%%
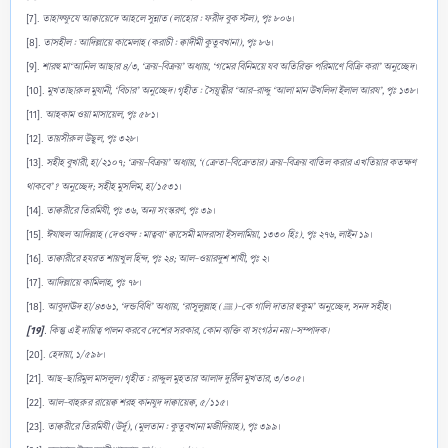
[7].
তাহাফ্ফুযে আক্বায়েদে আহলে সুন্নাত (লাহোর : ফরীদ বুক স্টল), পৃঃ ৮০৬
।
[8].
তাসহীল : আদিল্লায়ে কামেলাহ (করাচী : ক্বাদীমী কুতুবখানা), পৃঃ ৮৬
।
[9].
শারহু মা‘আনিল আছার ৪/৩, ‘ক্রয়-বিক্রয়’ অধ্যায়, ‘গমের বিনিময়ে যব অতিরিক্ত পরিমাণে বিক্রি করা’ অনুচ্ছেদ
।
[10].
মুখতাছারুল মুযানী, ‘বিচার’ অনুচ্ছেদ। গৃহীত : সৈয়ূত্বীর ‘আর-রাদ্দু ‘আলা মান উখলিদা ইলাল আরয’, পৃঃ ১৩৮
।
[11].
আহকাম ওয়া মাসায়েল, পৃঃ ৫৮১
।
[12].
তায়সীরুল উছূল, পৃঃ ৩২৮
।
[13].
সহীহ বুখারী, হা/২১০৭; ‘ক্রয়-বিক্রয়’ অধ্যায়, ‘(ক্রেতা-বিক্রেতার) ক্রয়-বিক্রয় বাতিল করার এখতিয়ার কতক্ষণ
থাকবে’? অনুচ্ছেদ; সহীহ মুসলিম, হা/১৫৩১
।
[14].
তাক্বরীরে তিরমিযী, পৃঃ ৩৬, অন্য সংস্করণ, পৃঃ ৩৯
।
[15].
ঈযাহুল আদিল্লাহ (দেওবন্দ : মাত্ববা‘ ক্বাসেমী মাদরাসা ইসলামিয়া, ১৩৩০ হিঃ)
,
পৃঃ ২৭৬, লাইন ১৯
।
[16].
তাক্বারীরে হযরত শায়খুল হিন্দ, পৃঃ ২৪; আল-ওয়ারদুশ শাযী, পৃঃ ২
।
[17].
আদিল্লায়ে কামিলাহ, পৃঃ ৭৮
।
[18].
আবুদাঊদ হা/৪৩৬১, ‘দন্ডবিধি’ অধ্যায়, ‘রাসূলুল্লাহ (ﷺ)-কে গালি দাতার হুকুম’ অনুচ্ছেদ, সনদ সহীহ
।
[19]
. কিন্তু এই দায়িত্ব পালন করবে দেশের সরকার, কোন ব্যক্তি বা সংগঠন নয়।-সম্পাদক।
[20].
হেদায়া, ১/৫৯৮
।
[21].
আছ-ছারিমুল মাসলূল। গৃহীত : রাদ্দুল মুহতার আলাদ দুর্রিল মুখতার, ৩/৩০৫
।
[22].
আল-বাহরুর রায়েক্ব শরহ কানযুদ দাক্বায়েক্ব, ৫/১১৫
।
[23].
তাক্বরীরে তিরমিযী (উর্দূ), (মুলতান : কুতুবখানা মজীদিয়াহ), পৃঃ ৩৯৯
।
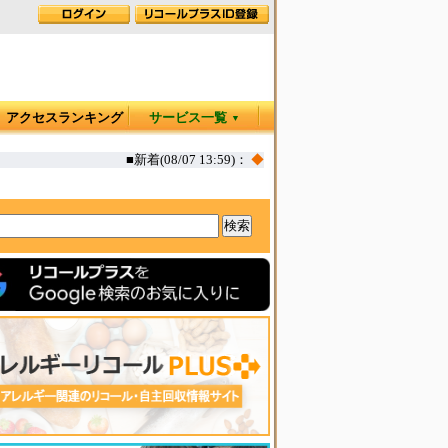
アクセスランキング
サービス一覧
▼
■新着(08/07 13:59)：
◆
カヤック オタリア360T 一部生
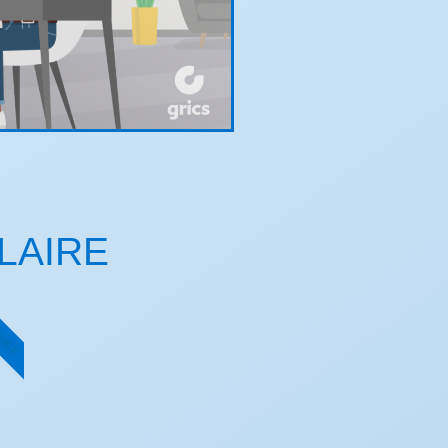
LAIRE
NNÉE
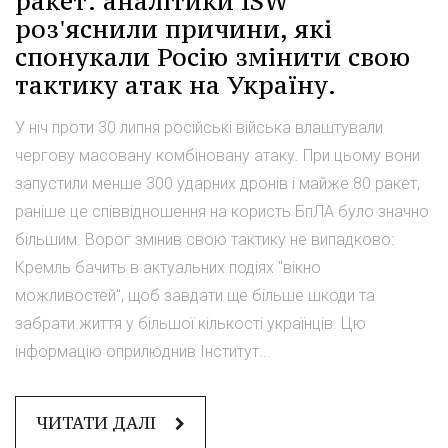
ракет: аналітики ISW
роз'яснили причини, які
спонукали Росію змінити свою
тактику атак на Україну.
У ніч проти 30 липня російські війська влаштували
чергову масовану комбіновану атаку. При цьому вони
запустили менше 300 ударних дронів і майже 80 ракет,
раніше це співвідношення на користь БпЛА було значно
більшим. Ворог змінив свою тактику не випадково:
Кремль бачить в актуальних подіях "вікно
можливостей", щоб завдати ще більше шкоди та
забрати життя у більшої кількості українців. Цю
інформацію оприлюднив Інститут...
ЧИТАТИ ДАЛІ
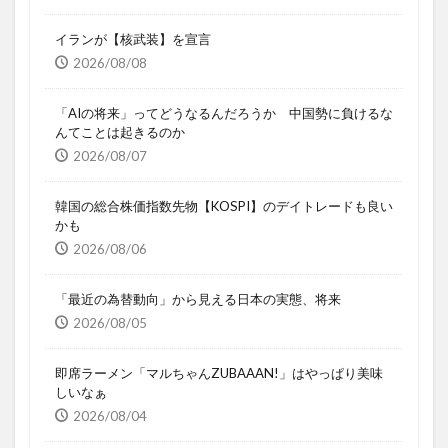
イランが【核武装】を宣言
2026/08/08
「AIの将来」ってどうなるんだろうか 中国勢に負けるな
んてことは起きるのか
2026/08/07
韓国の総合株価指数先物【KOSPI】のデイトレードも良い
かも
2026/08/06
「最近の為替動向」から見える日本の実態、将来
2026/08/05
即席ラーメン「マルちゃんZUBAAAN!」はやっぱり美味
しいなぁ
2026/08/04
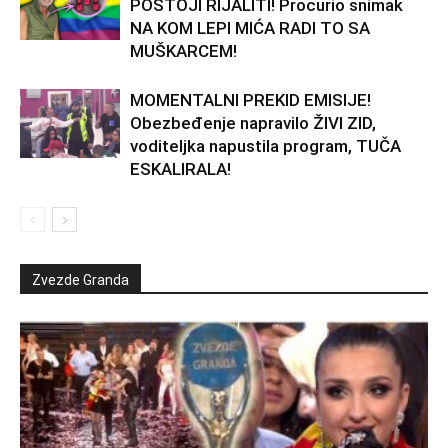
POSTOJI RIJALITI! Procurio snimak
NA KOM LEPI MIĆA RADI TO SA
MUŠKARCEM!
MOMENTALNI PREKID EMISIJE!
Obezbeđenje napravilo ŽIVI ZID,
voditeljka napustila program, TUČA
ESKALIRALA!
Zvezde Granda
%%
%%
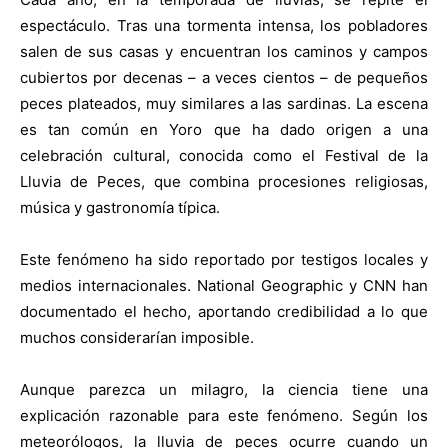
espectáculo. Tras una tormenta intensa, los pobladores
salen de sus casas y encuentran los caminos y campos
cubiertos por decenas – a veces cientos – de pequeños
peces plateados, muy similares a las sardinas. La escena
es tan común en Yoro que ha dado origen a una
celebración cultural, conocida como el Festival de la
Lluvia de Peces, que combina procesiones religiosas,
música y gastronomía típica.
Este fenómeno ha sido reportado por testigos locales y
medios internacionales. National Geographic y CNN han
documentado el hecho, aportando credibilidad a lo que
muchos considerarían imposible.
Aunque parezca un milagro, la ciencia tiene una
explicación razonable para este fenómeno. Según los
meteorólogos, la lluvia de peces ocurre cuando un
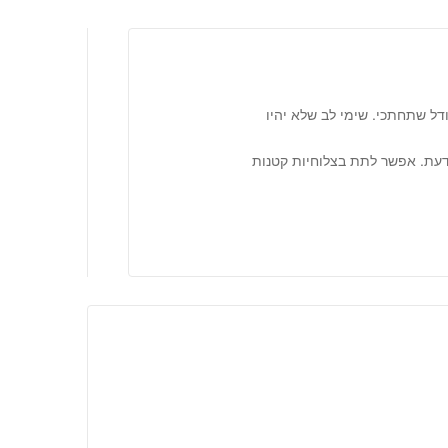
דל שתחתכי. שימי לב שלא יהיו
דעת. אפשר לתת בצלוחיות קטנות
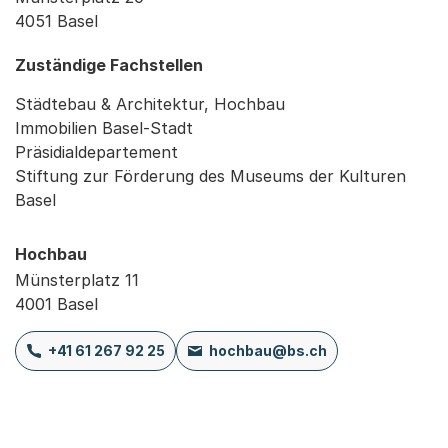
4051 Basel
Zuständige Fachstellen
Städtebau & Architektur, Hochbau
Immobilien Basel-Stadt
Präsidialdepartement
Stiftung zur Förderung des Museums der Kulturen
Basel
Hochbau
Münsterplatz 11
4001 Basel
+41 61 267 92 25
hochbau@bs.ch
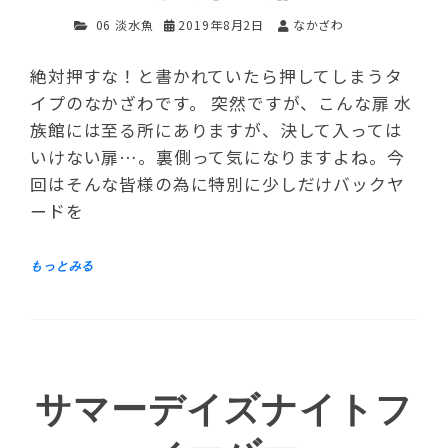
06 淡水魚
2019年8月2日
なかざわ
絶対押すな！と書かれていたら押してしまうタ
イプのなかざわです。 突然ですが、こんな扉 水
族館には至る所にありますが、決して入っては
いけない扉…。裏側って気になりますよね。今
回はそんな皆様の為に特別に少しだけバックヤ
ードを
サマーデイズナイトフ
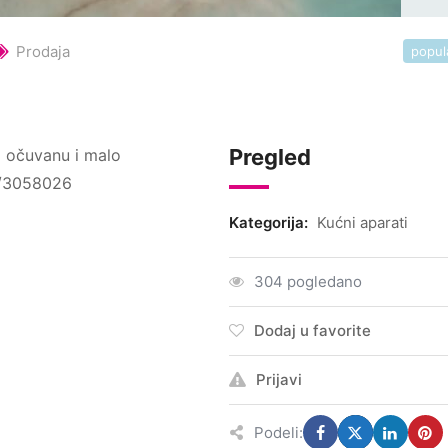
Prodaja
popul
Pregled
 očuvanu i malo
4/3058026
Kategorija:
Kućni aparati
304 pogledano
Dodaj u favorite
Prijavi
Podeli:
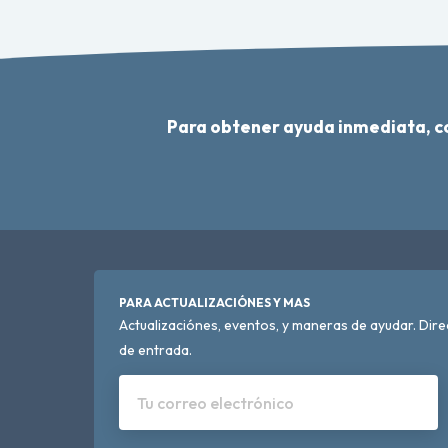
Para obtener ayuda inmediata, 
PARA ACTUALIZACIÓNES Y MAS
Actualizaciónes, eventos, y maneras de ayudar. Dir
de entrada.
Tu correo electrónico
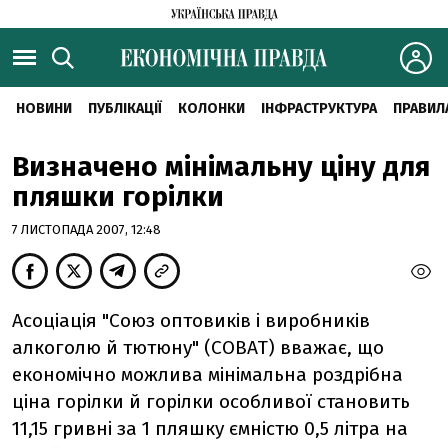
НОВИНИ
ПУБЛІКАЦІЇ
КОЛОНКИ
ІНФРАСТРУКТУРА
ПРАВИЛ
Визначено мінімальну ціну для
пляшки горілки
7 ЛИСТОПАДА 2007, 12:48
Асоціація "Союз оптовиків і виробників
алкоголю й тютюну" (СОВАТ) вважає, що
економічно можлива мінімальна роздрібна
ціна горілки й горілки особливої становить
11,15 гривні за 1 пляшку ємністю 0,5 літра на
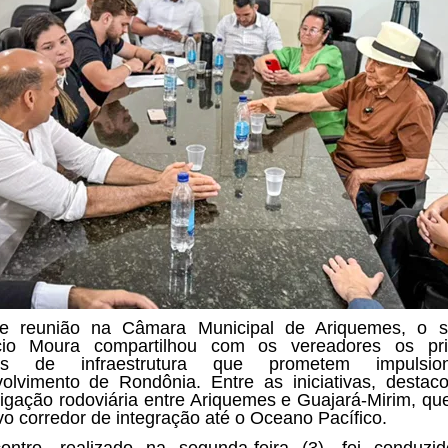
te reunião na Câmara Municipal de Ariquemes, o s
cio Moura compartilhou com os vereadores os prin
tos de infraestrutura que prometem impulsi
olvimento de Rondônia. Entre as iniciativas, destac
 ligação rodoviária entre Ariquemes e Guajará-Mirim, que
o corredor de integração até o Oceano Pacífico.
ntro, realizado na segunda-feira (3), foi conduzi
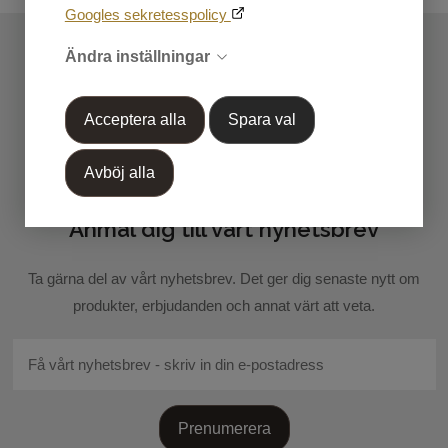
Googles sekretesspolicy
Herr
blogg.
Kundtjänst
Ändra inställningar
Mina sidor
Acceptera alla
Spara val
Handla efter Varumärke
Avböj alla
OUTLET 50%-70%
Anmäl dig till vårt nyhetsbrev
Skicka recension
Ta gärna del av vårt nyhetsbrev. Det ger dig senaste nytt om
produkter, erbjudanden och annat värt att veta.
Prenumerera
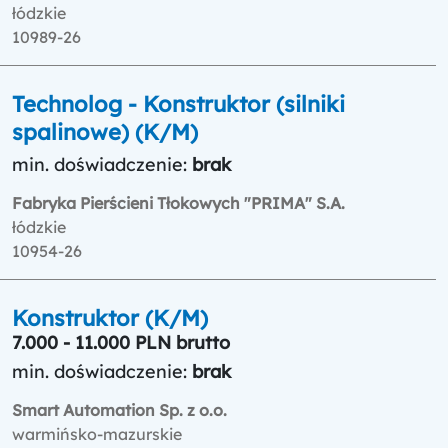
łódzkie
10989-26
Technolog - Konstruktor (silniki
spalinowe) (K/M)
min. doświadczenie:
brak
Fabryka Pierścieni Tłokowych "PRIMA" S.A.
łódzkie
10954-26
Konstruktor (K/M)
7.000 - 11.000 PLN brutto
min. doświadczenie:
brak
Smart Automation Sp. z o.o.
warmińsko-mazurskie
%%
What this task involves ->
Arrange the rows from the line containing "Googles sekretesspolicy" through the line containing "warmińsko-mazurskie", inclusive, as a JSON list of strings with one string per line and no blank lines. Leave out the pictures.

Answer area ->
[
  "Googles sekretesspolicy",
  "Herr",
  "blogg.",
  "Kundtjänst",
  "Ändra inställningar",
  "Mina sidor",
  "Acceptera alla",
  "Spara val",
  "Handla efter Varumärke",
  "Avböj alla",
  "OUTLET 50%-70%",
  "Anmäl dig till vårt nyhetsbrev",
  "Skicka recension",
  "Ta gärna del av vårt nyhetsbrev. Det ger dig senaste nytt om",
  "produkter, erbjudanden och annat värt att veta.",
  "Prenumerera",
  "łódzkie",
  "10989-26",
  "Technolog - Konstruktor (silniki",
  "spalinowe) (K/M)",
  "min. doświadczenie:",
  "brak",
  "Fabryka Pierścieni Tłokowych \"PRIMA\" S.A.",
  "łódzkie",
  "10954-26",
  "Konstruktor (K/M)",
  "7.000 - 11.000 PLN brutto",
  "min. doświadczenie:",
  "brak",
  "Smart Automation Sp. z o.o.",
  "warmińsko-mazurskie"
]